THE PROBLEM:
Transcribe every line of text in the data below word for word, keeping the original line breaks.

RECORDS PROVIDED:
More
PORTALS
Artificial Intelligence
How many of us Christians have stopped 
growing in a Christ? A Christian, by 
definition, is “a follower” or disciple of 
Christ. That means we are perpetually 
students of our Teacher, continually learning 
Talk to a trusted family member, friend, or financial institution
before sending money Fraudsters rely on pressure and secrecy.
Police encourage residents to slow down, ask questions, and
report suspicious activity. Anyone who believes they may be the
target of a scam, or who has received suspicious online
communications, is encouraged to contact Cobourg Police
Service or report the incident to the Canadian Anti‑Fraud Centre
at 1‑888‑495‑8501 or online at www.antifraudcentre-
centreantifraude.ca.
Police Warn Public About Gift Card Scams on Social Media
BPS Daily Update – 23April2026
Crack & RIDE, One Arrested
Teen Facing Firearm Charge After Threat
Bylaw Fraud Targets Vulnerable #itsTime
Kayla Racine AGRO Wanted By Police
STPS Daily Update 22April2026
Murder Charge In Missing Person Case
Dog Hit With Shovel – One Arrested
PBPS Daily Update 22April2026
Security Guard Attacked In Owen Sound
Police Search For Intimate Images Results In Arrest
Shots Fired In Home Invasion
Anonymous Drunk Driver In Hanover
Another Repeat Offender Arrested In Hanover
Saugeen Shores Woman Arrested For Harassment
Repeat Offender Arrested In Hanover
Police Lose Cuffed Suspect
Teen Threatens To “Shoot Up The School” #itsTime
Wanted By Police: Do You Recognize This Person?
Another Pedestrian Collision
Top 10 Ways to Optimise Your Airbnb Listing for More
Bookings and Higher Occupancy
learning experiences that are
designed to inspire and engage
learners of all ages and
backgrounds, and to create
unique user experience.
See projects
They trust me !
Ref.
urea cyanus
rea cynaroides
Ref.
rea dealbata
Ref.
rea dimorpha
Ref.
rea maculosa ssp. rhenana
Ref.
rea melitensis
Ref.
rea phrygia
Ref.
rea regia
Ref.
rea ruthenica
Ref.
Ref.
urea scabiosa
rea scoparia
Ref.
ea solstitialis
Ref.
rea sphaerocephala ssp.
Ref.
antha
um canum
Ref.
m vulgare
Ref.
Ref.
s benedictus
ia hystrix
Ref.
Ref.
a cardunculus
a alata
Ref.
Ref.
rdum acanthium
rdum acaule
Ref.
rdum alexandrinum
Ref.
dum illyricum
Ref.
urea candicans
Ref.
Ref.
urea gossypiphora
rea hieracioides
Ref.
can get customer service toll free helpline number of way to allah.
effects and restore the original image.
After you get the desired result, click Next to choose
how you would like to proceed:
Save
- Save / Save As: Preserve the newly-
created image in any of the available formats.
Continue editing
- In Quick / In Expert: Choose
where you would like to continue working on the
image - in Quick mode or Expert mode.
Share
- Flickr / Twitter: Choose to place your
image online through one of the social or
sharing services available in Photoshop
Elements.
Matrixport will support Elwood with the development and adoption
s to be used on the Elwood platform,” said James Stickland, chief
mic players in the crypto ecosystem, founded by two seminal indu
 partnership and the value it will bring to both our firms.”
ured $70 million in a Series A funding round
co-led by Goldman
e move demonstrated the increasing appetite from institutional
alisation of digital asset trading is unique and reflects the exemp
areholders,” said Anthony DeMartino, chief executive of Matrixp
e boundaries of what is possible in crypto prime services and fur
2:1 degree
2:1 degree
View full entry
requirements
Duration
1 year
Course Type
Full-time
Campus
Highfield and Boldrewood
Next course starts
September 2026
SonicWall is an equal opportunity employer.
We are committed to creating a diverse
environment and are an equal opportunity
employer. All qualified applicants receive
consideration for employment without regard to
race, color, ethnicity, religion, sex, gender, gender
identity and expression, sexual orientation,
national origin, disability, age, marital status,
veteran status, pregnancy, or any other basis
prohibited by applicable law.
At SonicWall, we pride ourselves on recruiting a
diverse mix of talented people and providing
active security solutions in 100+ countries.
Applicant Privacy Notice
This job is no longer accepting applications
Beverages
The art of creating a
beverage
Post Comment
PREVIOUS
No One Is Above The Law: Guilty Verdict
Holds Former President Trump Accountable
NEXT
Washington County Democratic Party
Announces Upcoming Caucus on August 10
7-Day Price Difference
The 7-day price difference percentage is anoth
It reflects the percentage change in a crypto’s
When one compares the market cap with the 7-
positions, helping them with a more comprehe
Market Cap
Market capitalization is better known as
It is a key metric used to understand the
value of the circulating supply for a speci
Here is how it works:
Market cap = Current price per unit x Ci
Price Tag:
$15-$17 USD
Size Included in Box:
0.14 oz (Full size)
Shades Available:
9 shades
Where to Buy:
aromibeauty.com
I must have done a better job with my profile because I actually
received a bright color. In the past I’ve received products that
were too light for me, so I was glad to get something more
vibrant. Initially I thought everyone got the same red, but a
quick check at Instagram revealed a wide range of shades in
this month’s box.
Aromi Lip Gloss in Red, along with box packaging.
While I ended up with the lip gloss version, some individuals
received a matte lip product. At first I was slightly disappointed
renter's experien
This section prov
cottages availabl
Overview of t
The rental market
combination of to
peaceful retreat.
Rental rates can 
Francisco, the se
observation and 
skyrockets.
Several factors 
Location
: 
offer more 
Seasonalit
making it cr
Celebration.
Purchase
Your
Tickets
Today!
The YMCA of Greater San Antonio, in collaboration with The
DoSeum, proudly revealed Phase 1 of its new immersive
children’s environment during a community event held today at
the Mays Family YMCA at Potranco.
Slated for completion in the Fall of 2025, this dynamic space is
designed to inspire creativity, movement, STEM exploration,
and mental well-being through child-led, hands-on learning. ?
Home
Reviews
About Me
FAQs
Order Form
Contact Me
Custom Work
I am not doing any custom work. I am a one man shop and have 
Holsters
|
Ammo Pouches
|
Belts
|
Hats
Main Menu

SOLUTION FOR THIS EXERCISE:
More
PORTALS
Artificial Intelligence
How many of us Christians have stopped 
growing in a Christ? A Christian, by 
definition, is “a follower” or disciple of 
Christ. That means we are perpetually 
students of our Teacher, continually learning 
Talk to a trusted family member, friend, or financial institution
before sending money Fraudsters rely on pressure and secrecy.
Police encourage residents to slow down, ask questions, and
report suspicious activity. Anyone who believes they may be the
target of a scam, or who has received suspicious online
communications, is encouraged to contact Cobourg Police
Service or report the incident to the Canadian Anti‑Fraud Centre
at 1‑888‑495‑8501 or online at www.antifraudcentre-
centreantifraude.ca.
Police Warn Public About Gift Card Scams on Social Media
BPS Daily Update – 23April2026
Crack & RIDE, One Arrested
Teen Facing Firearm Charge After Threat
Bylaw Fraud Targets Vulnerable #itsTime
Kayla Racine AGRO Wanted By Police
STPS Daily Update 22April2026
Murder Charge In Missing Person Case
Dog Hit With Shovel – One Arrested
PBPS Daily Update 22April2026
Security Guard Attacked In Owen Sound
Police Search For Intimate Images Results In Arrest
Shots Fired In Home Invasion
Anonymous Drunk Driver In Hanover
Another Repeat Offender Arrested In Hanover
Saugeen Shores Woman Arrested For Harassment
Repeat Offender Arrested In Hanover
Police Lose Cuffed Suspect
Teen Threatens To “Shoot Up The School” #itsTime
Wanted By Police: Do You Recognize This Person?
Another Pedestrian Collision
Top 10 Ways to Optimise Your Airbnb Listing for More
Bookings and Higher Occupancy
learning experiences that are
designed to inspire and engage
learners of all ages and
backgrounds, and to create
unique user experience.
See projects
They trust me !
Ref.
urea cyanus
rea cynaroides
Ref.
rea dealbata
Ref.
rea dimorpha
Ref.
rea maculosa ssp. rhenana
Ref.
rea melitensis
Ref.
rea phrygia
Ref.
rea regia
Ref.
rea ruthenica
Ref.
Ref.
urea scabiosa
rea scoparia
Ref.
ea solstitialis
Ref.
rea sphaerocephala ssp.
Ref.
antha
um canum
Ref.
m vulgare
Ref.
Ref.
s benedictus
ia hystrix
Ref.
Ref.
a cardunculus
a alata
Ref.
Ref.
rdum acanthium
rdum acaule
Ref.
rdum alexandrinum
Ref.
dum illyricum
Ref.
urea candicans
Ref.
Ref.
urea gossypiphora
rea hieracioides
Ref.
can get customer service toll free helpline number of way to allah.
effects and restore the original image.
After you get the desired result, click Next to choose
how you would like to proceed:
Save
- Save / Save As: Preserve the newly-
created image in any of the available formats.
Continue editing
- In Quick / In Expert: Choose
where you would like to continue working on the
image - in Quick mode or Expert mode.
Share
- Flickr / Twitter: Choose to place your
image online through one of the social or
sharing services available in Photoshop
Elements.
Matrixport will support Elwood with the development and adoption
s to be used on the Elwood platform,” said James Stickland, chief
mic players in the crypto ecosystem, founded by two seminal indu
 partnership and the value it will bring to both our firms.”
ured $70 million in a Series A funding round
co-led by Goldman
e move demonstrated the increasing appetite from institutional
alisation of digital asset trading is unique and reflects the exemp
areholders,” said Anthony DeMartino, chief executive of Matrixp
e boundaries of what is possible in crypto prime services and fur
2:1 degree
2:1 degree
View full entry
requirements
Duration
1 year
Course Type
Full-time
Campus
Highfield and Boldrewood
Next course starts
September 2026
SonicWall is an equal opportunity employer.
We are committed to creating a diverse
environment and are an equal opportunity
employer. All qualified applicants receive
consideration for employment without regard to
race, color, ethnicity, religion, sex, gender, gender
identity and expression, sexual orientation,
national origin, disability, age, marital status,
veteran status, pregnancy, or any other basis
prohibited by applicable law.
At SonicWall, we pride ourselves on recruiting a
diverse mix of talented people and providing
active security solutions in 100+ countries.
Applicant Privacy Notice
This job is no longer accepting applications
Beverages
The art of creating a
beverage
Post Comment
PREVIOUS
No One Is Above The Law: Guilty Verdict
Holds Former President Trump Accountable
NEXT
Washington County Democratic Party
Announces Upcoming Caucus on August 10
7-Day Price Difference
The 7-day price difference percentage is anoth
It reflects the percentage change in a crypto’s
When one compares the market cap with the 7-
positions, helping them with a more comprehe
Market Cap
Market capitalization is better known as
It is a key metric used to understand the
value of the circulating supply for a speci
Here is how it works:
Market cap = Current price per unit x Ci
Price Tag:
$15-$17 USD
Size Included in Box:
0.14 oz (Full size)
Shades Available:
9 shades
Where to Buy:
aromibeauty.com
I must have done a better job with my profile because I actually
received a bright color. In the past I’ve received products that
were too light for me, so I was glad to get something more
vibrant. Initially I thought everyone got the same red, but a
quick check at Instagram revealed a wide range of shades in
this month’s box.
Aromi Lip Gloss in Red, along with box packaging.
While I ended up with the lip gloss version, some individuals
received a matte lip product. At first I was slightly disappointed
renter's experien
This section prov
cottages availabl
Overview of t
The rental market
combination of to
peaceful retreat.
Rental rates can 
Francisco, the se
observation and 
skyrockets.
Several factors 
Location
: 
offer more 
Seasonalit
making it cr
Celebration.
Purchase
Your
Tickets
Today!
The YMCA of Greater San Antonio, in collaboration with The
DoSeum, proudly revealed Phase 1 of its new immersive
children’s environment during a community event held today at
the Mays Family YMCA at Potranco.
Slated for completion in the Fall of 2025, this dynamic space is
designed to inspire creativity, movement, STEM exploration,
and mental well-being through child-led, hands-on learning. ?
Home
Reviews
About Me
FAQs
Order Form
Contact Me
Custom Work
I am not doing any custom work. I am a one man shop and have 
Holsters
|
Ammo Pouches
|
Belts
|
Hats
Main Menu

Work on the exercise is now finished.